Late Projects, Assignments: A penalty of 20% of the total points
associated with the project or assignment per class period that a project or
assignment is late will be assessed.
Take-home exams must be turned in on the due-date specified in this
syllabus.
Each problem is worth the same unless otherwise specified. There will be K problems assigned over the course of the semester whose total will be 300 points; that is, each is worth 300/K points. You can earn up to 200 points. Another way of looking at it is that out of every 3 problems assigned, you need to correctly complete 2 to obtain a perfect score of 200 points.

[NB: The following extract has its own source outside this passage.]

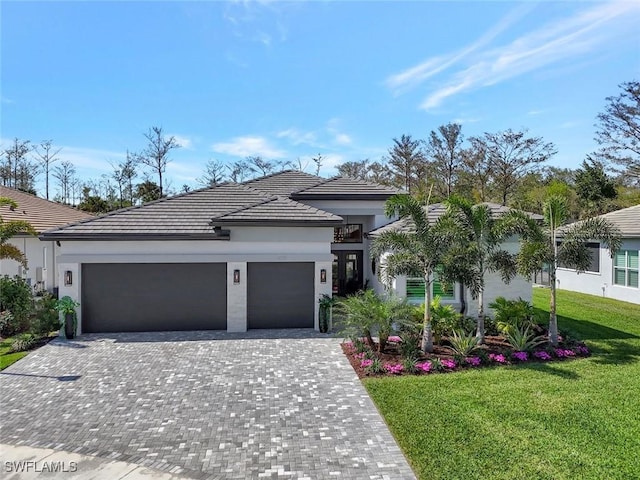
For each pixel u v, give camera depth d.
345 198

You are welcome to fax or email me the assigned problem. If you do fax assignments, please put on your cover sheet: Attention Professor Weldon A. Lodwick, number the pages, and make sure your name appears on each page. If you email, please send your assignment as an attached file (in MS-Word, postscript, pdf, or latex format).
Date due Chapter/problem
9/7 2/1, 3, 4, 7, 8, 9, 10, 11, 12, 13, 14
9/21 3/2, 4, 5, 6, 8, 10
9/28 4/1, 5, 6, 7, 9, 10
MODELING
AND COMPUTER PROJECTS
You will be assigned problems to solve on the computer using GAMS,
MATLAB, and your own algorithms using MATLAB or C++ for example. The write-ups for the projects will be
handed out within the next two weeks.
CLASS
PARTICIPATION
You are expected to come to class prepared to discuss the material
scheduled for that day. This means that
you need to read what is assigned before coming to class and be prepared
to ask/answer questions about the material.
If what you read was not comprehensible, write down questions about the
parts that you did not understand and bring these to class. There are just a few of us. Please, if you are unable to attend class,
you need to let us know so that we can reschedule class.
Your class participation points will be based on the following
guidelines:
85% -100%: Active participation (and attendance) in class. Meaningful questions, comments,
observations
70% - 85%: Usually prepared for class with occasional
exceptions. Able to answer the majority
of
questions correctly, but may
need some help
40% - 69%: Inconsistent participation, able to answer some
questions
0% - 39%: Poor preparation, usually unprepared for class